18. On the basis of this plea it is urged by Mr.Sanyal that there was a valid tender and the refusal was unjustified and illegal, as such the alleged default in payment of rent cannot give any cause of action under clause (d) of Section 11(1) of the Act to the bajorias to seek eviction of the Burmans. A perusal of the documentary evidence Exhibits 1 to 1B and money order receipts, Exhibits E to E36 discloses a different story. All these money order receipts are addressed to Anar Devi and not to the first plaintiff – Atma Ram Bajoria. Mr.Sanyal, however, sought to explain away the variance stating that Anar Devi is also a plaintiff; she is plaintiff No.4, if in the written statement we read plaintiff No.4 for plaintiff No.1 there will be no difference between the pleadings and the proof. We are afraid we cannot accede to the contention of the learned counsel for reasons more than one. Firstly, the written statement was filed in May 1977 and till October 2001 the Burmans did not chose to have their alleged mistake in the written statement corrected, though the case went through several vicissitudes during the last 24 years. Notwithstanding that aspect a plain reading of paragraph 7 of the written statement does indicate that the Burmans intended Atma Ram Bajoria and not Anar Devi when they used the words plaintiff No.1.
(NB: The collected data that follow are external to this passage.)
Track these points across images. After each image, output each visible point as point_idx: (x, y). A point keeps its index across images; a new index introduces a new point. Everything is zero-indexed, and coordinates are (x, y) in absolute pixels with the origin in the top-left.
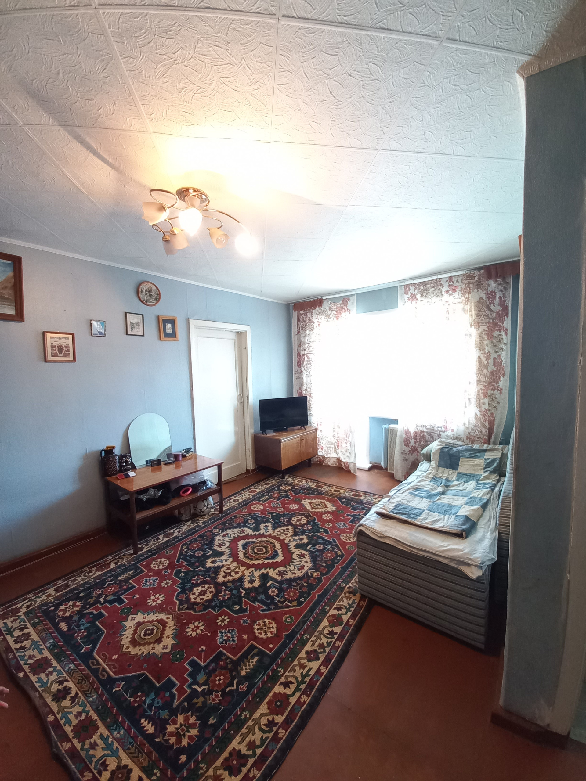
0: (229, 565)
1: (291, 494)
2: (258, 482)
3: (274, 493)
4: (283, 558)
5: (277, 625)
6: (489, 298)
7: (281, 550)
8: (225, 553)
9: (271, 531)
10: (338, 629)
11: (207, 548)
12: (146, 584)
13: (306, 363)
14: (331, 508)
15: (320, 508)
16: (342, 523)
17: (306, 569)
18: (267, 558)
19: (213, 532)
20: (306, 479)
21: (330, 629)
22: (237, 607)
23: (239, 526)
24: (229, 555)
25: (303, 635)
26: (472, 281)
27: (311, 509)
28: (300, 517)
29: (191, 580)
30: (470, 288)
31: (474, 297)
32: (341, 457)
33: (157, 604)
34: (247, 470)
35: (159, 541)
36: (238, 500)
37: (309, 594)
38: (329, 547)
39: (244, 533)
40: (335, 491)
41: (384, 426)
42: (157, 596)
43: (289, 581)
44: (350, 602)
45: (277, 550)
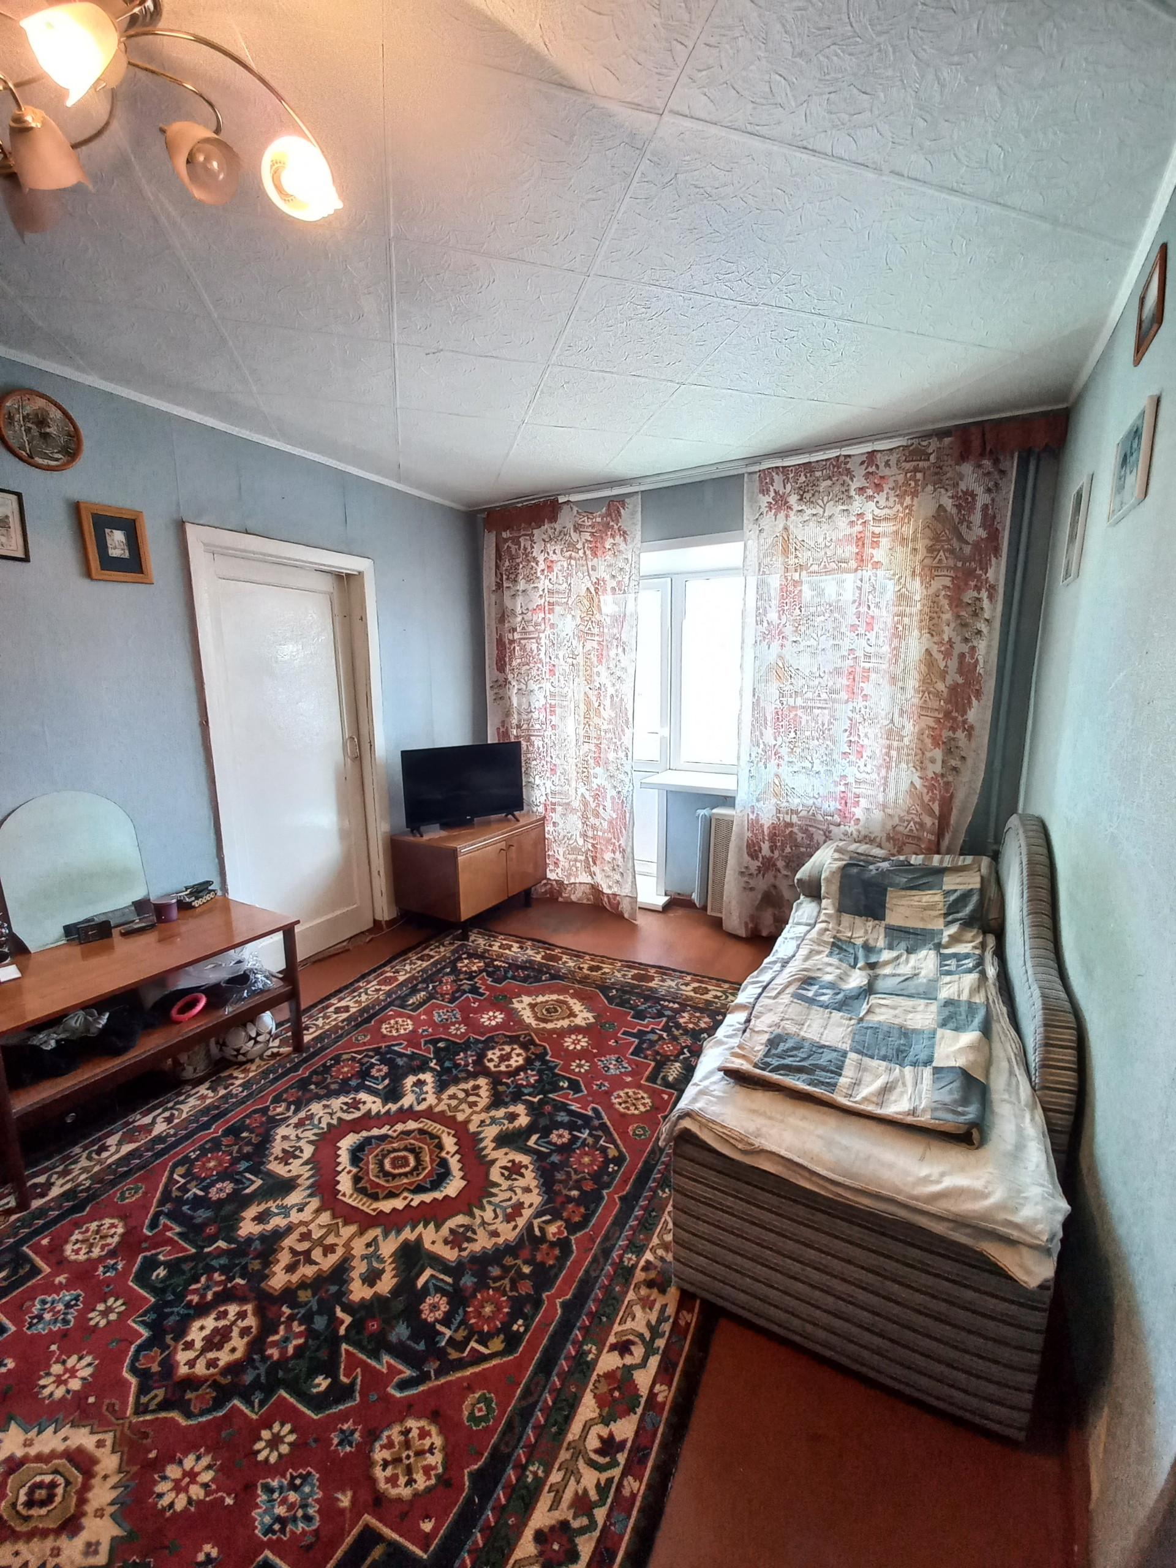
0: (305, 1224)
1: (484, 983)
2: (402, 954)
3: (441, 982)
4: (464, 1183)
5: (446, 1439)
6: (958, 507)
7: (458, 1157)
8: (299, 1181)
9: (431, 1099)
10: (625, 1429)
11: (247, 1170)
12: (40, 1317)
13: (519, 661)
14: (583, 1016)
15: (558, 1020)
16: (613, 1057)
17: (527, 1213)
18: (419, 1189)
19: (270, 1113)
20: (521, 940)
21: (605, 1432)
22: (322, 1383)
23: (344, 1088)
24: (308, 1188)
25: (524, 1468)
26: (921, 464)
27: (534, 1023)
28: (508, 1049)
29: (185, 1292)
30: (916, 481)
31: (925, 505)
32: (601, 883)
33: (68, 1391)
34: (375, 921)
35: (105, 1155)
36: (347, 1009)
37: (537, 1304)
38: (585, 1134)
39: (359, 1109)
40: (591, 969)
41: (701, 812)
42: (72, 1361)
43: (481, 1262)
44: (653, 1317)
45: (448, 1157)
19. Be that as it may, the fact remains that the rent for the period in dispute was tendered by the Burmans through money orders as seem from receipts – Exhibits E to E 36 – addressed to Anar Devi who is plaintiff No.4 int he present suit for eviction of the Burmans. She gave no explanation as to why she refused to receive the rent. Her refusal is obviously unjustified if not mala fide. If as in this case there has been a tender of rent to Anar Devi, one of the co-owners, of the property and improper refusal to receive the same by her it cannot be said that there is no tender of rent and consequently the Burmans cannot be said to be defaulter in payment of the rent.
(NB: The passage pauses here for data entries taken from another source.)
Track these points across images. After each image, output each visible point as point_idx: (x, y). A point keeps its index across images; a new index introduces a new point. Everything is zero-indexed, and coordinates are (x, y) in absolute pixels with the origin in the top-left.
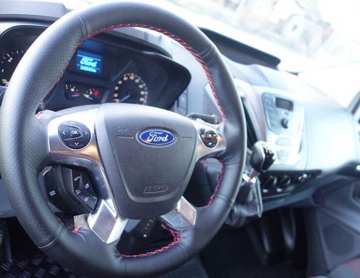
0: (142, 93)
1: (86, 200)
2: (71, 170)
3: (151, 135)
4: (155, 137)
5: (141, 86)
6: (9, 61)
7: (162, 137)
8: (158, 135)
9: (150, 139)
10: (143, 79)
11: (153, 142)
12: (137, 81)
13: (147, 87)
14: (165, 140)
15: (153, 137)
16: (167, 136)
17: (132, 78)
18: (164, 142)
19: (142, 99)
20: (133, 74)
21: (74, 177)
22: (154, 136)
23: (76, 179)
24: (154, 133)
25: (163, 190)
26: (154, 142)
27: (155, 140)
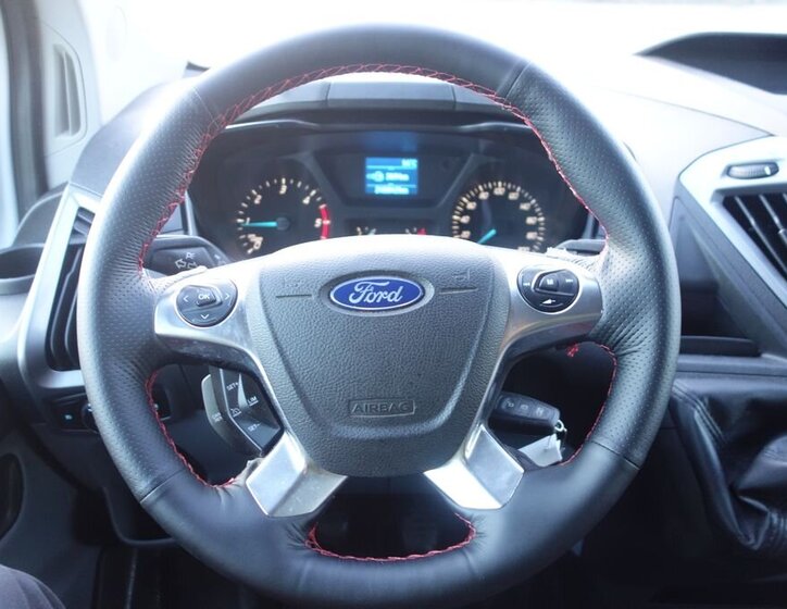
0: (530, 221)
1: (252, 428)
2: (221, 370)
3: (357, 289)
4: (368, 293)
5: (525, 207)
6: (257, 202)
7: (386, 293)
8: (377, 289)
9: (354, 298)
10: (527, 190)
11: (362, 304)
12: (513, 196)
13: (540, 206)
14: (395, 300)
15: (364, 292)
16: (401, 288)
17: (499, 191)
18: (394, 303)
19: (531, 236)
20: (500, 184)
21: (227, 384)
22: (366, 290)
23: (231, 388)
24: (365, 286)
25: (404, 412)
26: (367, 305)
27: (367, 300)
20. It appears that the Bajorias refused to receive the rent for the shop on the ground that Money Orders were not addressed to the first plaintiff (Atma Ram Bajoria) who was the karta of the family and was entitled to receive the rent. It is relevant to note here that in paras 1 and 2 of the plaint it was stated that the plaintiffs are Hindus constituting Joint Hindu Family governed by Mitakshra School of Hindu Law and that plaintiff No.1 is the oldest brother and in law, in fact, the karts of the Joint Hindu Family. This fact is denied by the Burmans in their written statement. The averments in the written statement that the rent was tendered to Atma Ram Bajoria does not indicate that the Burmans were conscious of the fact that Atma Ram Bajoria as karta of the joint family alone was entitled to receive the rent. The shop is a joint property and therefore ti cannot be disputed that one of the members of the family being a co-owner was entitled to receive the rent.
21. Atma Ram Bajoria (plaintiff No.1) cannot pretend that he was not aware of the sending of rent by money order to his mother Anar Devi c/o Atma Ram Bajoria at his address. At no point of time did he inform the Burmans that he is the karta of the family and that rent should be paid/sent to him alone. He kept quite for a long period of three years and a half. In the absense of specific notice to Burmans that plaintiff No.1, namely, Atma Ram Bajoria, being the karta of the family is alone entitled to receive the rent, it cannot be said that there has been no proper tender of the rent. Anar Devi is one of the plaintiffs. All the plaintiffs are staying together in the same house. It is not the case of Bajorias that the rent was not tendered to her. If the rent was properly tendered to her, which we think was justified in the absence of notice to the Burmans that Atma Ram Bajoria being karta was alone entitled to receive the rent, there was a valid tender. When rent was admittedly tendered to one of the co-owners, one of the plaintiffs in the suit, it would be unjust nay atrocious to hold that there was no valid tender of rent and pass an order of eviction of the Burmans on that ground. We are, therefore, unable to say that the High Court has committed any illegali
ty in coming to the conclusion it did on this aspect.
22. Mr.Sanyal has placed reliance on a judgment of this Court in Priya Bala Ghosh (Smt.) and Ors. vs. Bajranglal Singhania & Ors. [1993 Suppl. (1) SCC 24]. In that case the rent for the month of September was not paid but for October and November money order was sent on November 28, which was received in December. The question was whether the tenant has committed default in payment of rent. The landlord therein contended that the payment of rent by money order was not a valid tender and, therefore, the tenant had committed default in payment of rent. This Court held that Section 13(1) of the said Act permitted the tenant to remit the rent due, by postal money order to the landlord and if the latter refuses to accept the rent, the remittance of rent by money order within the stipulated time could be availed as a proper defense and it was held that payment of rent by sending the same through money order was a valid tender. This case, in our view, does not support the contention of Mr.Sanyal. However, the following observations aptly apply to the fact situation here:
“Why should a tenant who resorts to the latter mode of payment be evicted even though he has shown readiness and willingness to pay the rent due and payable by him to the landlord? The law has to be broadly construed because it is not intended to trap the tenant into a situation so that the landlord can evict him.”
The Burmans tendered the rents to Anar Devi one of the co-owners and one of the plaintiffs who refused to receive the same which should not result in a trap to sue them for eviction on the ground of non-payment of rent.
23. As it is found that there has been a proper tender of the rent by burmans and improper refusal to receive the same by bajorias it was unnecessary for the High Court to remand the case to the 1^st Appellate Court to ascertain whether there was default in payment of rent for the months of March 1972 and August 1973. The judgment under appeal to this extent is set aside. Consequently, Civil Appeal No.975 of 1998 is allowed and Civil Appeal No.3972 of 1998 is dismissed. In the circumstances of the case, we direct the parties to bear their own costs.
24. I.A.Nos.2 and 4 are dismissed.
25. I.A.No.3 is allowed.
26. We make it clear that the questions of determination of reasonable rent and the amount which Bajorias will be entitled to recover from the Burmans, are left open.